The resignation of the former Managing Director of Debswana, Blackie Marole, is expected to save about 1300 jobs, which would otherwise have resulted due to the implementation of the Operation Review Project (ORP).
“We believe that his stepping down will come as a blessing in disguise to the workers because he never cared about the impact the ORP had on them,” said Jack Tlhagale, Secretary General of Botswana Mine Workers Union. “We hope that the new MD will stop ORP in its tracks, therefore saving a lot of people’s jobs.”
Tlhagale had in the past said that the company was giving an inaccurate job loss estimation because more job losses were to be expected from the privatization and outsourcing initiative that the company would be carrying out alongside the ORP.

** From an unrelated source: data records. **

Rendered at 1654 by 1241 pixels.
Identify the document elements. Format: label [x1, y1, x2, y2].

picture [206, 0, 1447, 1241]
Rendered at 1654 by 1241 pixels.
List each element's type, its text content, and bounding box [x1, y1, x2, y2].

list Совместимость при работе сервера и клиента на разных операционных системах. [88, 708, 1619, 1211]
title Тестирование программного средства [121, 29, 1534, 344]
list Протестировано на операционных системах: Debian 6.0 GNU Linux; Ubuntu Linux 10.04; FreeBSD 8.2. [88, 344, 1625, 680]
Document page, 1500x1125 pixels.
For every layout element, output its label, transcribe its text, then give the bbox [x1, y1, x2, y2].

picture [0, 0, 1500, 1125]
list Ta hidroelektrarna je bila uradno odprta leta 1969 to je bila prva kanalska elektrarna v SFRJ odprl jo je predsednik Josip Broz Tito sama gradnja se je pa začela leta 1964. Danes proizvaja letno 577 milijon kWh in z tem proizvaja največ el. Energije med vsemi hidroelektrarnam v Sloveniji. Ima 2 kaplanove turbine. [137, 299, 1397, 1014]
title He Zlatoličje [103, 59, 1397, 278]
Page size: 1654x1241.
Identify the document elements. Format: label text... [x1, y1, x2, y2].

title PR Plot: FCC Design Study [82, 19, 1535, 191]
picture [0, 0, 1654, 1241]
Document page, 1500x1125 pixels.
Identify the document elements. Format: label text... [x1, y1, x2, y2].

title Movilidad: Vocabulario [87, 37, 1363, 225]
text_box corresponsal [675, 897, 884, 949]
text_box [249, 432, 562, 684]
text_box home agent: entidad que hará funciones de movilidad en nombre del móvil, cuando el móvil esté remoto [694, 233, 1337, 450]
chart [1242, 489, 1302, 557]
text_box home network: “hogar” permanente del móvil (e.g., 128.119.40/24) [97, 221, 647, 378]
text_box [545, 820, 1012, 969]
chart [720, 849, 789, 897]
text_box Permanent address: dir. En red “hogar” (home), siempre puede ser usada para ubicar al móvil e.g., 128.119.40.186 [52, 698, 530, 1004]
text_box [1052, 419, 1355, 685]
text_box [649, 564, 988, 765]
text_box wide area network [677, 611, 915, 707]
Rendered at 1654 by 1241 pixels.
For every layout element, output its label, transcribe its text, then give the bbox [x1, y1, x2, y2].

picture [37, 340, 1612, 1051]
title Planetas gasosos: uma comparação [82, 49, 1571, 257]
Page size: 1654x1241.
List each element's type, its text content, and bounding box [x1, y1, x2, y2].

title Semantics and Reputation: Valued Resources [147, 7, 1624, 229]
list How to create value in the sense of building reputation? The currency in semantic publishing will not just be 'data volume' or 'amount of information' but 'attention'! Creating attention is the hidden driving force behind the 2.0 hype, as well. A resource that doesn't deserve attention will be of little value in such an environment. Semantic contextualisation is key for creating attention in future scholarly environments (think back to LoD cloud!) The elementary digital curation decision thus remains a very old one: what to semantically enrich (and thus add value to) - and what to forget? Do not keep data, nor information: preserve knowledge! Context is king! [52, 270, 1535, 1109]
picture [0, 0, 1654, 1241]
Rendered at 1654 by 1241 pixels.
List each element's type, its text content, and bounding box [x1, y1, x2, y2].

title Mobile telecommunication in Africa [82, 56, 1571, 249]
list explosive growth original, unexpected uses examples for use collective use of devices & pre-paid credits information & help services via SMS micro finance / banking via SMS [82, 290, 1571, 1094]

The union reveals that it has never really seen Marole’s importance in the negotiation procedures between them and the company management because he was pro-shareholders and never about the man on the ground.
The Trade Union earlier this year petitioned Marole against the implementation of the ORP to no avail because months later, the MD wrote a memo in which he notified his employees that the review was well underway.
They however stated that a lot of their hopes will be pinned on the new MD whom they feel will have the power to prevent the job losses that are to be expected from the project.
For the past two years, Debswana has been consistently portrayed in bad light over a range of issues, including how it handled the global recession.
During the first quarter of 2008 when the company was reportedly affected by the global recession, production levels were cut down; some mine workers were relieved of their duties while some were forced to take early retirement packages.
This was also followed by salary increments disputes that led to workers demonstrations at different Debswana plants.
The attention grabbing Nchindo case also painted the company, especially the board, in a bad light as even Magistrate Lot Moroka critised them of negligence.
The company has also struggled to find a permanent General Manager (GM) for Orapa, Letlhakane and Damtshaa Mines (OLM) after long serving employee Seb Sebetlela left the company for Tati Nickel. For two years, the position has been filled by temporary GMs.
Meanwhile, the press has been publishing ‘classified’ information known only to those attending the closed meetings, open only to shareholders. Most of what has been reported has in time turned out to be factual.
The company has since launched a security breech investigation as to who amongst them is leaking information to the press.
This past week, Debswana Group Manager of Public and Corporate Affairs, Ester Kanaimba-Senai released a statement in which she said that, “There has been a growing trend this year that key confidential corporate information solely meant for employees and various Board of Directors committees is leaked to the media and other third parties, Even personnel information has been leaked to the media who should not have that information.
“Management takes this matter very seriously since it poses a threat to our business, our reputation and, in some cases, even the security of some individuals. Whether this is done with an ulterior motive to tarnish the name of the Company and its leadership or to achieve the sectarian objectives of some individual(s), it is a concern that this has happened,” said Kanaimba.
The union is, however, skeptical of Debswana’s intentions. They said that Debswana is a public company and should therefore have transparency in order to observe good governance.
According to the union, if the company was transparent, it wouldn’t be worried about having a leak because the information that the media has will already be public knowledge.
“The question then remains: what is it they are hiding?” asked Tlhagale.